Geller frowned, for a moment not understanding, then he burst out laughing. “Dwarf barmen,” he said choking on his cigarette, and both barmen glared at him, not amused. “They’re not really midgets,” Geller said. “It’s a sunken bar.”
“Why would anyone want to sink a bar?” Margaret asked.
“I dunno. I guess so that when you’re sitting at it the bartender’s looking straight into your eyes. Anyway, listen, vertically challenged or not, these guys make great vodka martinis, and they got olives here the size of apples.”
“Is that an offer?”
“You bet.”
They ordered two vodka mar
tinis which each came with three enormous olives on cocktail sticks. Margaret took a sip and nodded approvingly. “You’re right, they are good.” On top of her vodka tonics, she felt the alcohol soothe away her tension and began to wonder vaguely if she was heading for a drink problem. She cast an eye distractedly over a large menu handed to her by the maître d’ from the restaurant next door, and realised with some pleasure that the food was very definitely not Chinese. “I’ll just have the roast salmon and some salad,” she said. Geller ordered a steak and a bottle of Californian Zinfandel.
When the waiter had taken their order, Geller looked at Margaret thoughtfully for some moments. “So,” he said, “what progress in the battle of American girl versus Chinese girl for the favours of Chinese guy?”
She smiled and sucked in more vodka martini. “No competition,” she said. “The Chinese girl’s winning hands down. In fact, it looks like she’ll even get the kid as well.”
“The kid?” Geller frowned. “You two have a kid?”

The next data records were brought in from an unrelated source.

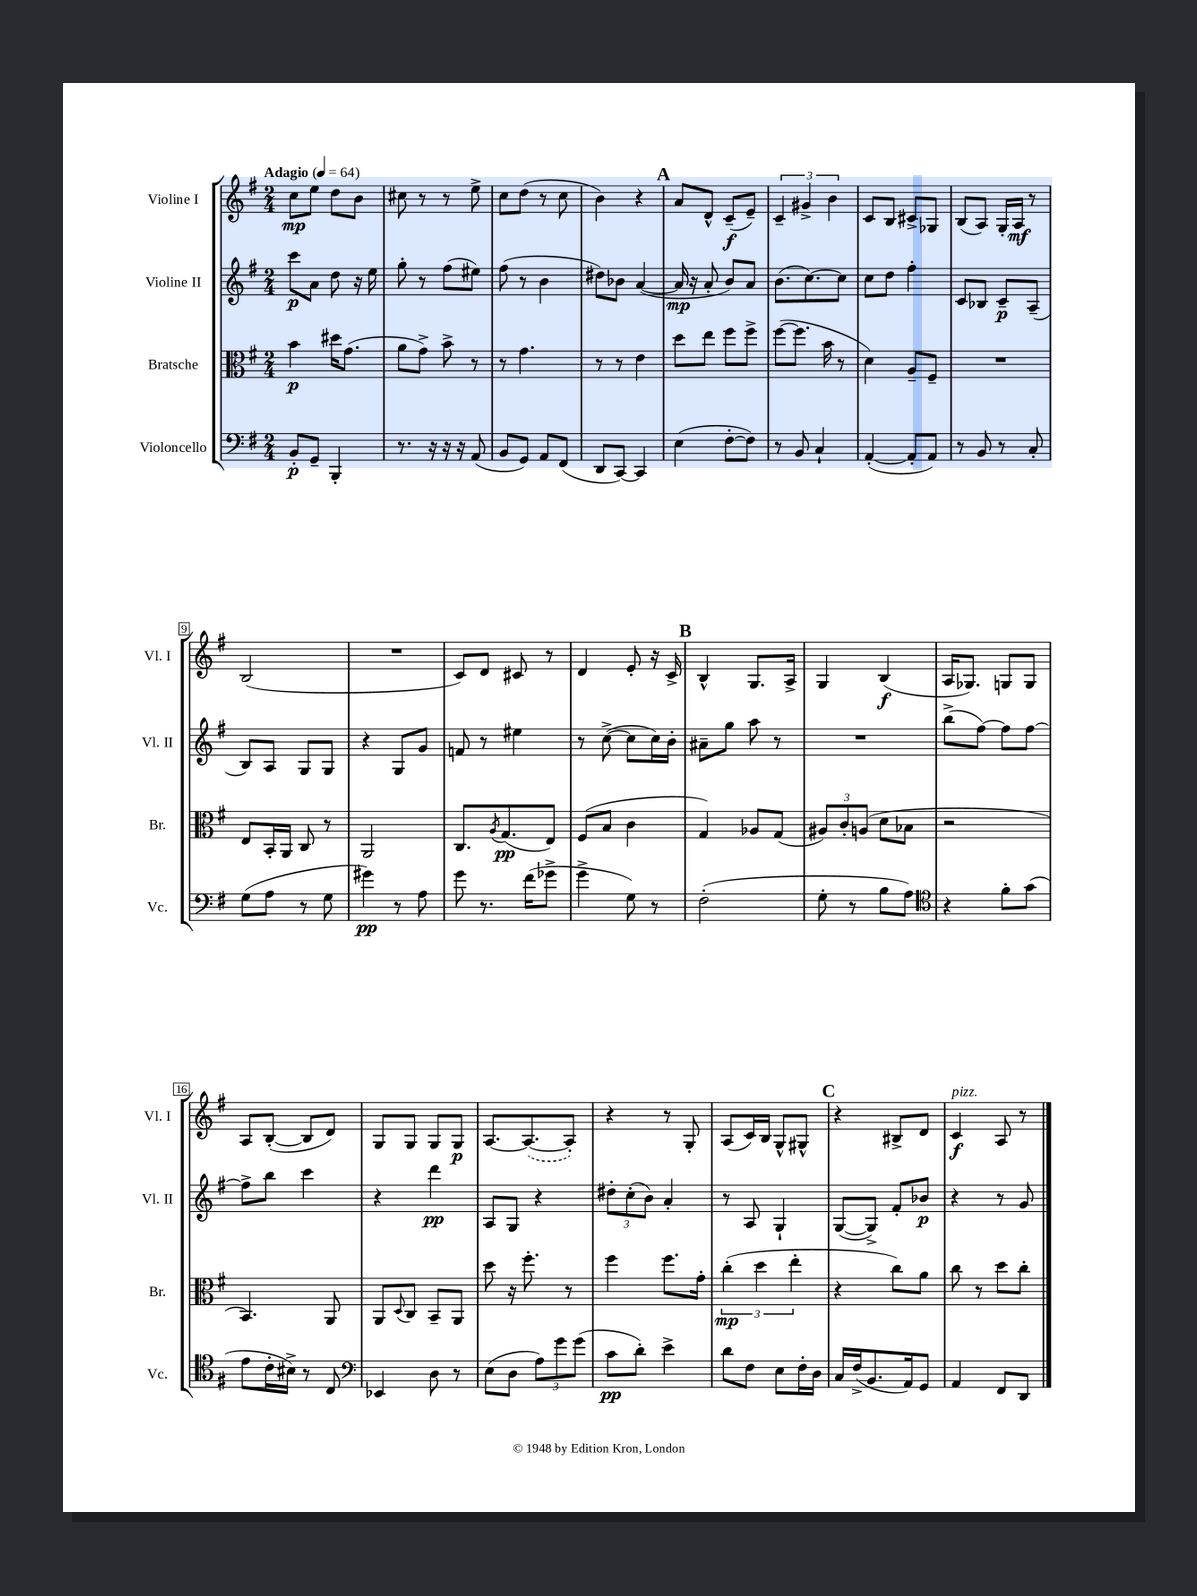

**kern	**kern	**kern	**kern
*staff4	*staff3	*staff2	*staff1
*clefF4	*clefC3	*clefG2	*clefG2
*k[f#]	*k[f#]	*k[f#]	*k[f#]
*M2/4	*M2/4	*M2/4	*M2/4
*MM64	*MM64	*MM64	*MM64
8BB'	4b	8ccc	8cc
8GG~	.	8a	8ee
4BBB'	16dd#	8dd	8dd
.	(8.g	.	.
.	.	16r	8b
.	.	16ee	.
=	=	=	=
8.r	8a	8gg'	8cc#
.	8g^)	8r	8r
16r	.	.	.
16r	8b^	(8ff#	8r
16r	.	.	.
(8AA	8r	8ee#)	8ee^
=	=	=	=
8BB	8r	(8ff#	8cc
8GG)	4.g	8r	(8dd
8AA	.	4b	8r
(8FF#	.	.	8cc
=	=	=	=
8DD	8r	8dd#)	4b)
[8CC)	8r	8b-	.
4CC]	4e	([4a	4r
=	=	=	=
(4E	8dd	16a]	8a
.	.	16r	.
.	8ee	8a'	8d^^
[8F#'	8ff#	8b)	(8c~
8F#])	8ff#^	8a	8e~)
=	=	=	=
8r	([8ff#	(8.b	6c~
8BB	8.ff#]	.	.
.	.	.	6g#^
.	.	[8.cc)	.
4C`	.	.	.
.	16b	.	.
.	.	.	6b
.	8r	8cc]	.
=	=	=	=
([4AA'	4d)	8cc	8c
.	.	8dd	8B
8AA']	8A~	4ff#'	8c#^
8AA)	8F#~	.	8G-
=	=	=	=
8r	2r	8c	(8B
8BB	.	8B-	8A)
8r	.	8c~	16G'
.	.	.	16A
8C'	.	(8A~	8r
=	=	=	=
(8G	8E	8B)	(2B
8A	16BB'	8A	.
.	16AA	.	.
8r	8C	8G	.
8G	8r	8G	.
=	=	=	=
4g#)	2AA	4r	2r
8r	.	8G	.
8A	.	8g	.
=	=	=	=
8g	8.C	8f	8c)
8.r	.	8r	8d
.	8qA	.	.
.	(8.G	.	.
.	.	4ee#	8c#
(16f#	.	.	.
8g-^	8E)	.	8r
=	=	=	=
4g^	(8F#	8r	4d
.	8B	([8cc^	.
8G)	4c	8cc]	8e'
8r	.	16cc)	16r
.	.	16b'	16c^
=	=	=	=
(2F#'	4G)	8a#~	4B^^
.	.	8gg	.
.	8A-	8aa	8.G
.	(8G	8r	.
.	.	.	16A^
=	=	=	=
8G'	12A#)	2r	4G
.	12c'	.	.
8r	.	.	.
.	(12A	.	.
8B	8d	.	(4B
8A)	8B-	.	.
=	=	=	=
*clefC4	*	*	*
4r	2r	(8bb^	16A
.	.	.	8.G-)
.	.	[8ff#)	.
8f#'	.	8ff#]	8G
(8g	.	[8ff#	8G
=	=	=	=
8e	4.BB)	8ff#^]	8A
16c'	.	8bb	([8B'
16B#^)	.	.	.
8r	.	4ccc	8B]
8C	8AA	.	8d)
=	=	=	=
*clefF4	*	*	*
4EE-	8AA	4r	8G
.	8qqD	.	.
.	8C	.	8G
8D	8BB~	4ddd	8G
8r	8AA	.	8G
=	=	=	=
(8E	8dd	8A	[8.A
8D	16r	8G	.
.	8.ff#'	.	(8.A_
12A)	.	4r	.
12g	.	.	.
.	8r	.	8A'])
(12g	.	.	.
=	=	=	=
8c	4ff#	12dd#'	4r
.	.	(12cc'	.
8d')	.	.	.
.	.	12b)	.
4e^	8.ff#	4a'	8r
.	.	.	8G'
.	16g'	.	.
=	=	=	=
8d	(6cc'	8r	(8A
8F#	.	8A	16c)
.	6dd	.	.
.	.	.	16B
8E	.	4G`	8G^^
.	6ee'	.	.
16F#'	.	.	8G#^^
16D	.	.	.
=	=	=	=
16C	4r	([8G	4r
(16F#^	.	.	.
8.BB	.	8G^])	.
.	8cc)	8f#'	8B#^
16AA)	.	.	.
8GG	8a	8b-	8d
=	=	=	=
4AA	8cc	4r	4c
.	8r	.	.
8FF#	8dd	8r	8A
8DD	8cc'	8g	8r
==	==	==	==
*-	*-	*-	*-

Margaret laughed. “I entertained thoughts of children once. But I got talked out of that quickly enough.” She hesitated, then explained to Geller about Li’s niece and the fact that she had instantly become a new battleground in the fight for affections. She shook her head. “The thing is, I’m not sure I care any more. If he doesn’t want me, if he wants her, then she can have him. Kid and all.”
“Only it’s not true,” Geller said. She turned to find him looking at her earnestly.
“What isn’t?”
“That you don’t care.”
“And you’d know.”
He shrugged. “Like you said, I’m a seasoned student of human nature.”
“Which of course makes you an expert on fucked-up pathologists with a predilection for self-pity and alcohol.”
He let her bitterness wash over him and added a dash of his own. “No,” he said. “But when it comes to fucked-up people with a predilection for self-pity and alcohol, I’m the world’s foremost authority.” He paused and smiled sadly, adding, in case she had missed the point, “Being one myself.”